Vor allem Andreas Wendland, Betriebsratschef bei der Siemens-Tochter Flender und zuständig auch für das Werk in Friedrichsfeld, kann deren „verantwortungslose Entscheidung nicht nachvollziehen“. Die Rede ist vom Ausstieg aus dem Atomausstieg.

Auch bei den Stadtwerken Dinslaken, die verstärkt auf regenerative Energieerzeugung setzen, hadert man mit dem Berliner Beschluss: „Damit wird es künftig schwieriger, alternative Arten der Stromerzeugung neben der Kernkraft zu platzieren“, mutmaßt Pressesprecher Wolfgang Kammann.

„Konsequenzen sind
noch nicht abzuschätzen“

Genauso sieht das Andreas Wendland. „Sämtliche Unternehmen haben ihre Planungen auf den absehbaren nuklearen Ausstieg abgestellt, um den Bedarf an regenerativen Energien zu ermitteln. Das ist jetzt von der Regierung alles über den Haufen geworfen worden“, beschreibt der IG Metaller die veränderte Lage. Mit einer solchen Entscheidung habe er vor einem Vierteljahr nicht gerechnet.

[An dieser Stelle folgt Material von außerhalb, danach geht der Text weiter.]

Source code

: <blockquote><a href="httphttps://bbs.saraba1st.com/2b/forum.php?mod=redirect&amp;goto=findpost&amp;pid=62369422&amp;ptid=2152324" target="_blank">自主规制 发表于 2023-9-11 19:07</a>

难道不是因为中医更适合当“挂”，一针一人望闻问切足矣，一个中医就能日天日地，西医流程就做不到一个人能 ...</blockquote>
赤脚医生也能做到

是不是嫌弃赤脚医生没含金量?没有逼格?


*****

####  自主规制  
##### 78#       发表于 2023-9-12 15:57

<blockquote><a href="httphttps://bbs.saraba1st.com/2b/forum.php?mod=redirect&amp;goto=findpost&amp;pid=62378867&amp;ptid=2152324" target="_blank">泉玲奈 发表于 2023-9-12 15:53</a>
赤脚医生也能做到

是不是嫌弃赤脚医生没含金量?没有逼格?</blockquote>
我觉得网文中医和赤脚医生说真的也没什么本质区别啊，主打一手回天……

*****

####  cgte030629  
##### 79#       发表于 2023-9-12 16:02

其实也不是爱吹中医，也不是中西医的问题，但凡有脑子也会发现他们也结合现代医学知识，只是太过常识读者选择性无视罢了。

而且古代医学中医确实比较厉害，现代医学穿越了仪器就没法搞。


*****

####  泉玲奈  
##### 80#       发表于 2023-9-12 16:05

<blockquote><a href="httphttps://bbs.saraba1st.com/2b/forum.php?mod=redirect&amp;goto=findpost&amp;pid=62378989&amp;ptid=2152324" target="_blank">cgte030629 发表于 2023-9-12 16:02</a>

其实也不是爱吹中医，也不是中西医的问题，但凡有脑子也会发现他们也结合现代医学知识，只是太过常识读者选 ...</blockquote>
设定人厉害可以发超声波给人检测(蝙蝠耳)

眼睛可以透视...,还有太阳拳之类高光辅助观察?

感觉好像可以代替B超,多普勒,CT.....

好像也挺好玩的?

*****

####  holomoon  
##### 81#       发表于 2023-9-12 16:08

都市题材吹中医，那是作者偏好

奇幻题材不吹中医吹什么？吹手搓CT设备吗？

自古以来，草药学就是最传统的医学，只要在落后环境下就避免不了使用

Die Konsequenzen aus der Vorgehensweise auf Bundesebene könne man derzeit noch nicht abschätzen, sagt Wendland. Für das Unternehmen Winergy, das sich inzwischen von den Auswirkungen der Krise im vorigen Jahr wieder erholt hat, sieht er aber fürs Erste keine negativen Folgen: „Wir fertigen unsere Komponenten hauptsächlich für den Export.“

Was ihm allerdings mehr Sorgen mache, sei eine mittel- bis langfristige Konsequenz: „Deutschland ist Weltmarktführer bei der Technologie für die Erzeugung regenerativer Energie. Wie lange noch?“

„Innovationsdruck
geht verloren“

Durch den von Rot-Grün seinerzeit beschlossenen Ausstieg aus der Kernkraft habe die einschlägige Industrie verstärkt Schub bekommen, sich mit Alternativen zu beschäftigen. Durch den Ausstieg aus dem Ausstieg gehe jetzt Stückchen für Stückchen der Innovationsdruck verloren, befürchtet Wendland: „Wir waren auf einem guten Weg“.

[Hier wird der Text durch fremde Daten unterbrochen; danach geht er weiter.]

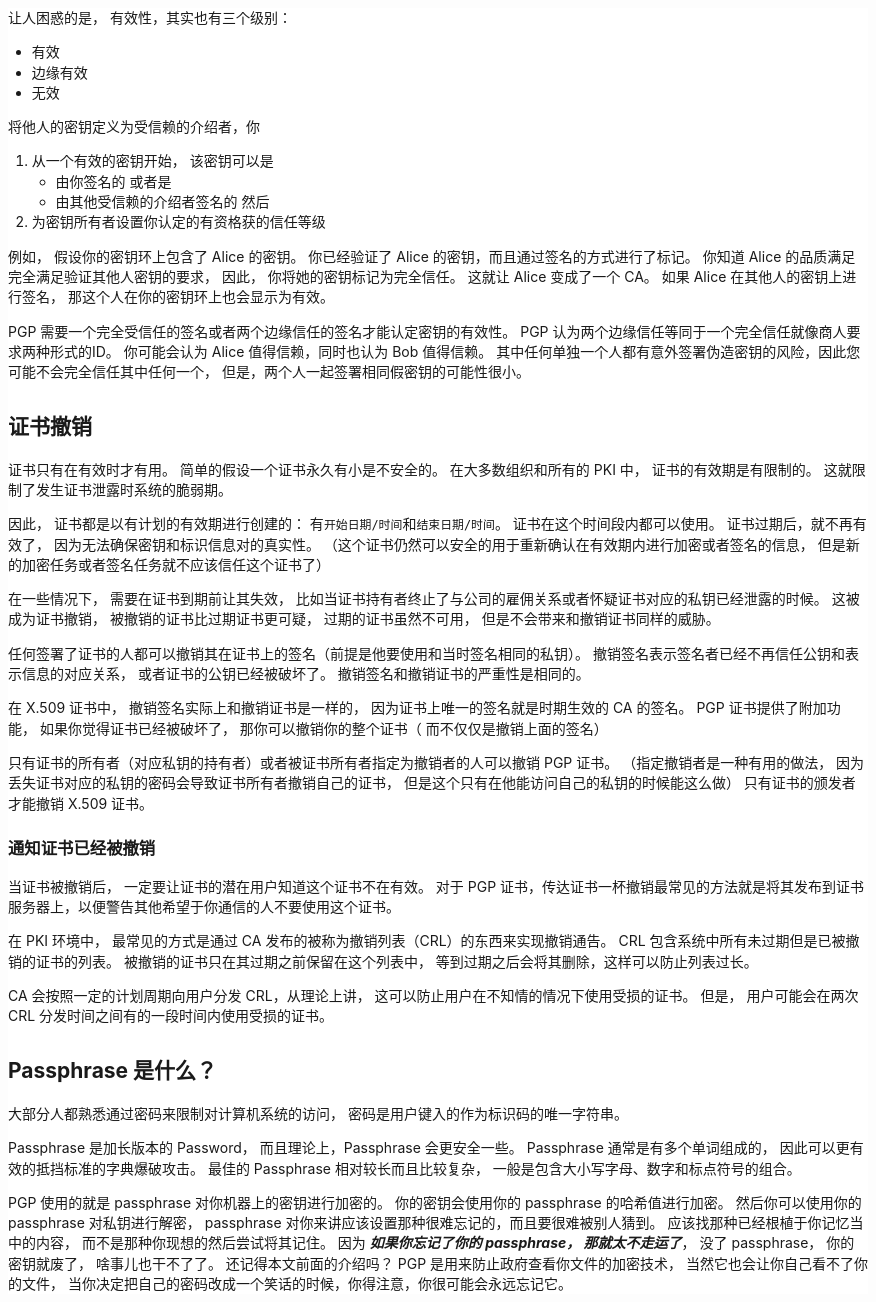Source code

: 让人困惑的是， 有效性，其实也有三个级别：

  * 有效
  * 边缘有效
  * 无效

将他人的密钥定义为受信赖的介绍者，你

  1. 从一个有效的密钥开始， 该密钥可以是
     * 由你签名的 或者是
     * 由其他受信赖的介绍者签名的
      然后
  2. 为密钥所有者设置你认定的有资格获的信任等级

例如， 假设你的密钥环上包含了 Alice 的密钥。 你已经验证了 Alice 的密钥，而且通过签名的方式进行了标记。 你知道 Alice 的品质满足完全满足验证其他人密钥的要求， 因此， 你将她的密钥标记为完全信任。 这就让 Alice 变成了一个 CA。 如果 Alice 在其他人的密钥上进行签名， 那这个人在你的密钥环上也会显示为有效。

PGP 需要一个完全受信任的签名或者两个边缘信任的签名才能认定密钥的有效性。 PGP 认为两个边缘信任等同于一个完全信任就像商人要求两种形式的ID。 你可能会认为 Alice 值得信赖，同时也认为 Bob 值得信赖。 其中任何单独一个人都有意外签署伪造密钥的风险，因此您可能不会完全信任其中任何一个， 但是，两个人一起签署相同假密钥的可能性很小。

## 证书撤销

证书只有在有效时才有用。 简单的假设一个证书永久有小是不安全的。 在大多数组织和所有的 PKI 中， 证书的有效期是有限制的。 这就限制了发生证书泄露时系统的脆弱期。

因此， 证书都是以有计划的有效期进行创建的： 有`开始日期/时间`和`结束日期/时间`。 证书在这个时间段内都可以使用。 证书过期后，就不再有效了， 因为无法确保密钥和标识信息对的真实性。 （这个证书仍然可以安全的用于重新确认在有效期内进行加密或者签名的信息， 但是新的加密任务或者签名任务就不应该信任这个证书了）

在一些情况下， 需要在证书到期前让其失效， 比如当证书持有者终止了与公司的雇佣关系或者怀疑证书对应的私钥已经泄露的时候。 这被成为证书撤销， 被撤销的证书比过期证书更可疑， 过期的证书虽然不可用， 但是不会带来和撤销证书同样的威胁。

任何签署了证书的人都可以撤销其在证书上的签名（前提是他要使用和当时签名相同的私钥）。 撤销签名表示签名者已经不再信任公钥和表示信息的对应关系， 或者证书的公钥已经被破坏了。 撤销签名和撤销证书的严重性是相同的。

在 X.509 证书中， 撤销签名实际上和撤销证书是一样的， 因为证书上唯一的签名就是时期生效的 CA 的签名。 PGP 证书提供了附加功能， 如果你觉得证书已经被破坏了， 那你可以撤销你的整个证书（ 而不仅仅是撤销上面的签名）

只有证书的所有者（对应私钥的持有者）或者被证书所有者指定为撤销者的人可以撤销 PGP 证书。 （指定撤销者是一种有用的做法， 因为丢失证书对应的私钥的密码会导致证书所有者撤销自己的证书， 但是这个只有在他能访问自己的私钥的时候能这么做） 只有证书的颁发者才能撤销 X.509 证书。

### 通知证书已经被撤销

当证书被撤销后， 一定要让证书的潜在用户知道这个证书不在有效。 对于 PGP 证书，传达证书一杯撤销最常见的方法就是将其发布到证书服务器上，以便警告其他希望于你通信的人不要使用这个证书。

在 PKI 环境中， 最常见的方式是通过 CA 发布的被称为撤销列表（CRL）的东西来实现撤销通告。 CRL 包含系统中所有未过期但是已被撤销的证书的列表。 被撤销的证书只在其过期之前保留在这个列表中， 等到过期之后会将其删除，这样可以防止列表过长。

CA 会按照一定的计划周期向用户分发 CRL，从理论上讲， 这可以防止用户在不知情的情况下使用受损的证书。 但是， 用户可能会在两次 CRL 分发时间之间有的一段时间内使用受损的证书。

## Passphrase 是什么？

大部分人都熟悉通过密码来限制对计算机系统的访问， 密码是用户键入的作为标识码的唯一字符串。

Passphrase 是加长版本的 Password， 而且理论上，Passphrase 会更安全一些。 Passphrase 通常是有多个单词组成的， 因此可以更有效的抵挡标准的字典爆破攻击。 最佳的 Passphrase 相对较长而且比较复杂， 一般是包含大小写字母、数字和标点符号的组合。

PGP 使用的就是 passphrase 对你机器上的密钥进行加密的。 你的密钥会使用你的 passphrase 的哈希值进行加密。 然后你可以使用你的 passphrase 对私钥进行解密， passphrase 对你来讲应该设置那种很难忘记的，而且要很难被别人猜到。 应该找那种已经根植于你记忆当中的内容， 而不是那种你现想的然后尝试将其记住。 因为 ***如果你忘记了你的 passphrase， 那就太不走运了***， 没了 passphrase， 你的密钥就废了， 啥事儿也干不了了。 还记得本文前面的介绍吗？ PGP 是用来防止政府查看你文件的加密技术， 当然它也会让你自己看不了你的文件， 当你决定把自己的密码改成一个笑话的时候，你得注意，你很可能会永远忘记它。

Bei den Dinslakener Stadtwerken sieht man den Vorgang zumindest intern gelassen. Man setze weiterhin verstärkt auf erneuerbare Energien, sagt Sprecher Wolfgang Kammann. Das gelte nicht nur für die Fernwärme aus Kraftwerk-Wärme-Kopplung in Walsum, aus Industrieabwärme und aus Biomasse, sondern auch für die Stromerzeugung in kleinen Anlagen wie dem Kraftwerk an der Gerhard-Malina-Straße. Zudem forciere man die Photovoltaik; 2009 waren zwei Schulen, das OHG und die EBGS, mit solchen Anlagen bestückt worden.